→ **Work item**
All entries, exactly as written, should be output again.

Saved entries
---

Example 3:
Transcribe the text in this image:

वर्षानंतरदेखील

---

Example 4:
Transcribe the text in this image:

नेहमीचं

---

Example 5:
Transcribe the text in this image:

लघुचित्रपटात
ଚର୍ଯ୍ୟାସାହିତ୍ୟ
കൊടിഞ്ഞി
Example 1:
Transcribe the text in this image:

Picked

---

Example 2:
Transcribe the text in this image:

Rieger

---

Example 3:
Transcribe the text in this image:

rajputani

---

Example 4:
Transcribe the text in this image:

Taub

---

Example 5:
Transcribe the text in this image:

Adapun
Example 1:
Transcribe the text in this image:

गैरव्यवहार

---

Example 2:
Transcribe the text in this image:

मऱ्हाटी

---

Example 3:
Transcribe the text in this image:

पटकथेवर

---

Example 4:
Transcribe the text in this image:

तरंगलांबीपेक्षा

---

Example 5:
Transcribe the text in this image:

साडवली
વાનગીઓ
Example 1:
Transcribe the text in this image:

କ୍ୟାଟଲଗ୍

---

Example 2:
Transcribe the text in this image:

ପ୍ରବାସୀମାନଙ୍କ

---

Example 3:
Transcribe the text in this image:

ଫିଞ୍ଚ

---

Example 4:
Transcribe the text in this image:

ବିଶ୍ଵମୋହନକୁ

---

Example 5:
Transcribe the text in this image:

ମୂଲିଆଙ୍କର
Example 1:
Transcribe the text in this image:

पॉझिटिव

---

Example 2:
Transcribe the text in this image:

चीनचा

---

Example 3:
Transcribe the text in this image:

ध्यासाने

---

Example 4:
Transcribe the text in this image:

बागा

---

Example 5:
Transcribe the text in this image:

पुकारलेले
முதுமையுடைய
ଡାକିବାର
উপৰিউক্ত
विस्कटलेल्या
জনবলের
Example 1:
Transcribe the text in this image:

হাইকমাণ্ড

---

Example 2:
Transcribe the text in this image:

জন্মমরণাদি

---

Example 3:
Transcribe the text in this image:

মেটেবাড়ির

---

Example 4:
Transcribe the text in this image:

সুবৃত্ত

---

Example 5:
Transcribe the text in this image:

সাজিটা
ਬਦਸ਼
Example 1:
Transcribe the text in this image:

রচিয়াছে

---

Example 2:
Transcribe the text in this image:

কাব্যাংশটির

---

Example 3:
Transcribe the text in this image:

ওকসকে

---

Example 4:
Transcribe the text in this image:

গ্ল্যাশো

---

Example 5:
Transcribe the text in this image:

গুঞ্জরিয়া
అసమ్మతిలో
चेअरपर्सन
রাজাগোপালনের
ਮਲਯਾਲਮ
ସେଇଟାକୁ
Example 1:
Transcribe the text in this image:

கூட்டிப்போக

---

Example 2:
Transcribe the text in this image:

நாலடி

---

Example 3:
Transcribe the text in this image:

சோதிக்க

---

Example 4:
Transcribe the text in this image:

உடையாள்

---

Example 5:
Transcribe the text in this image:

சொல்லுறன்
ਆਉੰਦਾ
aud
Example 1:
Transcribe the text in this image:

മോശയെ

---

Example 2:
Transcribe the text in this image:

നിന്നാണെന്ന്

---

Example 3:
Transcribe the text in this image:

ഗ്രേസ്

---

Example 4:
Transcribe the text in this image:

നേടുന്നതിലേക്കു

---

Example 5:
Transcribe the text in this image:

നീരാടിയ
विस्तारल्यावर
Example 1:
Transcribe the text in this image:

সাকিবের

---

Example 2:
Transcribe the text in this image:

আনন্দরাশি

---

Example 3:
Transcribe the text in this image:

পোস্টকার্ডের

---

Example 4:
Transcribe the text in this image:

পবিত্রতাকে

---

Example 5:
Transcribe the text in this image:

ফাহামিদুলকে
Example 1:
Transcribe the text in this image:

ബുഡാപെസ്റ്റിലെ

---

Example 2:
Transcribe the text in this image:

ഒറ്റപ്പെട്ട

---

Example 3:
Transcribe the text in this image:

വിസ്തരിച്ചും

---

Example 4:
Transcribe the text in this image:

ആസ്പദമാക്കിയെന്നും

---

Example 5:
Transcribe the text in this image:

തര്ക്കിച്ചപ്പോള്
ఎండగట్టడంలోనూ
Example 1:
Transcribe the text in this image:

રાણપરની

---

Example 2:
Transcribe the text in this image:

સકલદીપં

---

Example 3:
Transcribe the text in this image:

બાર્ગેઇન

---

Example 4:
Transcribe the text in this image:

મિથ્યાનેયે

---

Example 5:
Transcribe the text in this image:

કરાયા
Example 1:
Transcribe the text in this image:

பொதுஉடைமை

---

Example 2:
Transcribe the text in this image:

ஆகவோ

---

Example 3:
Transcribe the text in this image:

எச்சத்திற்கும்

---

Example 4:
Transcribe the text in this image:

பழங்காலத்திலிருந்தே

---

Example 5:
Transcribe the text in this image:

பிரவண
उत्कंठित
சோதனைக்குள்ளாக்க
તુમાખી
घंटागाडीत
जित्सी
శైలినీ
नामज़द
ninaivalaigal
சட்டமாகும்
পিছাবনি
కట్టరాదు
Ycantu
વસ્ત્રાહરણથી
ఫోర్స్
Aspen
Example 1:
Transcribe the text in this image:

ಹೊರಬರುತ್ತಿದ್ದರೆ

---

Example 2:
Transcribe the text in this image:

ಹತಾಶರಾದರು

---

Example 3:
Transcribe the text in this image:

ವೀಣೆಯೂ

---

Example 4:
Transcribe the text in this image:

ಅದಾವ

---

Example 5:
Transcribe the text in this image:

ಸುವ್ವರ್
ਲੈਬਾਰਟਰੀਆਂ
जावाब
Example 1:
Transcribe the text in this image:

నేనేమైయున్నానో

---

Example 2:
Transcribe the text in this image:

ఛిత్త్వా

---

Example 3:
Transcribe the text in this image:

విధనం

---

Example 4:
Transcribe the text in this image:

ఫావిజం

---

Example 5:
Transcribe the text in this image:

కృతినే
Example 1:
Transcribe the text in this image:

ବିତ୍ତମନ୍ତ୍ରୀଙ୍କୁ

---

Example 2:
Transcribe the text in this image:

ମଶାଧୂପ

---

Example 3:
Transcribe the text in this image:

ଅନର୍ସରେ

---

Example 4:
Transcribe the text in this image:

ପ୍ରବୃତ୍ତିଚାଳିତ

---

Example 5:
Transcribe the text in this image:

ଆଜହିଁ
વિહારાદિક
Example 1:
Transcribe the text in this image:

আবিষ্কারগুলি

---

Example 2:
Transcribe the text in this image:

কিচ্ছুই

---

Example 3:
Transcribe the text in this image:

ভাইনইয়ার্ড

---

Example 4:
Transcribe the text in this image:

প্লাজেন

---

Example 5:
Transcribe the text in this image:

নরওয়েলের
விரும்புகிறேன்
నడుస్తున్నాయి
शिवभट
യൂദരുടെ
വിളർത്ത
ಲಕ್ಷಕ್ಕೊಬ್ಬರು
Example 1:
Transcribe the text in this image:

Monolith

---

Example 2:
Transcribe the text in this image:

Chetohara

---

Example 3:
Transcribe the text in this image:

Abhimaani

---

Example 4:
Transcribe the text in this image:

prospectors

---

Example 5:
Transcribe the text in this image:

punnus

→ **Solved problem**
---

Example 3:
Transcribe the text in this image:

वर्षानंतरदेखील

---

Example 4:
Transcribe the text in this image:

नेहमीचं

---

Example 5:
Transcribe the text in this image:

लघुचित्रपटात
ଚର୍ଯ୍ୟାସାହିତ୍ୟ
കൊടിഞ്ഞി
Example 1:
Transcribe the text in this image:

Picked

---

Example 2:
Transcribe the text in this image:

Rieger

---

Example 3:
Transcribe the text in this image:

rajputani

---

Example 4:
Transcribe the text in this image:

Taub

---

Example 5:
Transcribe the text in this image:

Adapun
Example 1:
Transcribe the text in this image:

गैरव्यवहार

---

Example 2:
Transcribe the text in this image:

मऱ्हाटी

---

Example 3:
Transcribe the text in this image:

पटकथेवर

---

Example 4:
Transcribe the text in this image:

तरंगलांबीपेक्षा

---

Example 5:
Transcribe the text in this image:

साडवली
વાનગીઓ
Example 1:
Transcribe the text in this image:

କ୍ୟାଟଲଗ୍

---

Example 2:
Transcribe the text in this image:

ପ୍ରବାସୀମାନଙ୍କ

---

Example 3:
Transcribe the text in this image:

ଫିଞ୍ଚ

---

Example 4:
Transcribe the text in this image:

ବିଶ୍ଵମୋହନକୁ

---

Example 5:
Transcribe the text in this image:

ମୂଲିଆଙ୍କର
Example 1:
Transcribe the text in this image:

पॉझिटिव

---

Example 2:
Transcribe the text in this image:

चीनचा

---

Example 3:
Transcribe the text in this image:

ध्यासाने

---

Example 4:
Transcribe the text in this image:

बागा

---

Example 5:
Transcribe the text in this image:

पुकारलेले
முதுமையுடைய
ଡାକିବାର
উপৰিউক্ত
विस्कटलेल्या
জনবলের
Example 1:
Transcribe the text in this image:

হাইকমাণ্ড

---

Example 2:
Transcribe the text in this image:

জন্মমরণাদি

---

Example 3:
Transcribe the text in this image:

মেটেবাড়ির

---

Example 4:
Transcribe the text in this image:

সুবৃত্ত

---

Example 5:
Transcribe the text in this image:

সাজিটা
ਬਦਸ਼
Example 1:
Transcribe the text in this image:

রচিয়াছে

---

Example 2:
Transcribe the text in this image:

কাব্যাংশটির

---

Example 3:
Transcribe the text in this image:

ওকসকে

---

Example 4:
Transcribe the text in this image:

গ্ল্যাশো

---

Example 5:
Transcribe the text in this image:

গুঞ্জরিয়া
అసమ్మతిలో
चेअरपर्सन
রাজাগোপালনের
ਮਲਯਾਲਮ
ସେଇଟାକୁ
Example 1:
Transcribe the text in this image:

கூட்டிப்போக

---

Example 2:
Transcribe the text in this image:

நாலடி

---

Example 3:
Transcribe the text in this image:

சோதிக்க

---

Example 4:
Transcribe the text in this image:

உடையாள்

---

Example 5:
Transcribe the text in this image:

சொல்லுறன்
ਆਉੰਦਾ
aud
Example 1:
Transcribe the text in this image:

മോശയെ

---

Example 2:
Transcribe the text in this image:

നിന്നാണെന്ന്

---

Example 3:
Transcribe the text in this image:

ഗ്രേസ്

---

Example 4:
Transcribe the text in this image:

നേടുന്നതിലേക്കു

---

Example 5:
Transcribe the text in this image:

നീരാടിയ
विस्तारल्यावर
Example 1:
Transcribe the text in this image:

সাকিবের

---

Example 2:
Transcribe the text in this image:

আনন্দরাশি

---

Example 3:
Transcribe the text in this image:

পোস্টকার্ডের

---

Example 4:
Transcribe the text in this image:

পবিত্রতাকে

---

Example 5:
Transcribe the text in this image:

ফাহামিদুলকে
Example 1:
Transcribe the text in this image:

ബുഡാപെസ്റ്റിലെ

---

Example 2:
Transcribe the text in this image:

ഒറ്റപ്പെട്ട

---

Example 3:
Transcribe the text in this image:

വിസ്തരിച്ചും

---

Example 4:
Transcribe the text in this image:

ആസ്പദമാക്കിയെന്നും

---

Example 5:
Transcribe the text in this image:

തര്ക്കിച്ചപ്പോള്
ఎండగట్టడంలోనూ
Example 1:
Transcribe the text in this image:

રાણપરની

---

Example 2:
Transcribe the text in this image:

સકલદીપં

---

Example 3:
Transcribe the text in this image:

બાર્ગેઇન

---

Example 4:
Transcribe the text in this image:

મિથ્યાનેયે

---

Example 5:
Transcribe the text in this image:

કરાયા
Example 1:
Transcribe the text in this image:

பொதுஉடைமை

---

Example 2:
Transcribe the text in this image:

ஆகவோ

---

Example 3:
Transcribe the text in this image:

எச்சத்திற்கும்

---

Example 4:
Transcribe the text in this image:

பழங்காலத்திலிருந்தே

---

Example 5:
Transcribe the text in this image:

பிரவண
उत्कंठित
சோதனைக்குள்ளாக்க
તુમાખી
घंटागाडीत
जित्सी
శైలినీ
नामज़द
ninaivalaigal
சட்டமாகும்
পিছাবনি
కట్టరాదు
Ycantu
વસ્ત્રાહરણથી
ఫోర్స్
Aspen
Example 1:
Transcribe the text in this image:

ಹೊರಬರುತ್ತಿದ್ದರೆ

---

Example 2:
Transcribe the text in this image:

ಹತಾಶರಾದರು

---

Example 3:
Transcribe the text in this image:

ವೀಣೆಯೂ

---

Example 4:
Transcribe the text in this image:

ಅದಾವ

---

Example 5:
Transcribe the text in this image:

ಸುವ್ವರ್
ਲੈਬਾਰਟਰੀਆਂ
जावाब
Example 1:
Transcribe the text in this image:

నేనేమైయున్నానో

---

Example 2:
Transcribe the text in this image:

ఛిత్త్వా

---

Example 3:
Transcribe the text in this image:

విధనం

---

Example 4:
Transcribe the text in this image:

ఫావిజం

---

Example 5:
Transcribe the text in this image:

కృతినే
Example 1:
Transcribe the text in this image:

ବିତ୍ତମନ୍ତ୍ରୀଙ୍କୁ

---

Example 2:
Transcribe the text in this image:

ମଶାଧୂପ

---

Example 3:
Transcribe the text in this image:

ଅନର୍ସରେ

---

Example 4:
Transcribe the text in this image:

ପ୍ରବୃତ୍ତିଚାଳିତ

---

Example 5:
Transcribe the text in this image:

ଆଜହିଁ
વિહારાદિક
Example 1:
Transcribe the text in this image:

আবিষ্কারগুলি

---

Example 2:
Transcribe the text in this image:

কিচ্ছুই

---

Example 3:
Transcribe the text in this image:

ভাইনইয়ার্ড

---

Example 4:
Transcribe the text in this image:

প্লাজেন

---

Example 5:
Transcribe the text in this image:

নরওয়েলের
விரும்புகிறேன்
నడుస్తున్నాయి
शिवभट
യൂദരുടെ
വിളർത്ത
ಲಕ್ಷಕ್ಕೊಬ್ಬರು
Example 1:
Transcribe the text in this image:

Monolith

---

Example 2:
Transcribe the text in this image:

Chetohara

---

Example 3:
Transcribe the text in this image:

Abhimaani

---

Example 4:
Transcribe the text in this image:

prospectors

---

Example 5:
Transcribe the text in this image:

punnus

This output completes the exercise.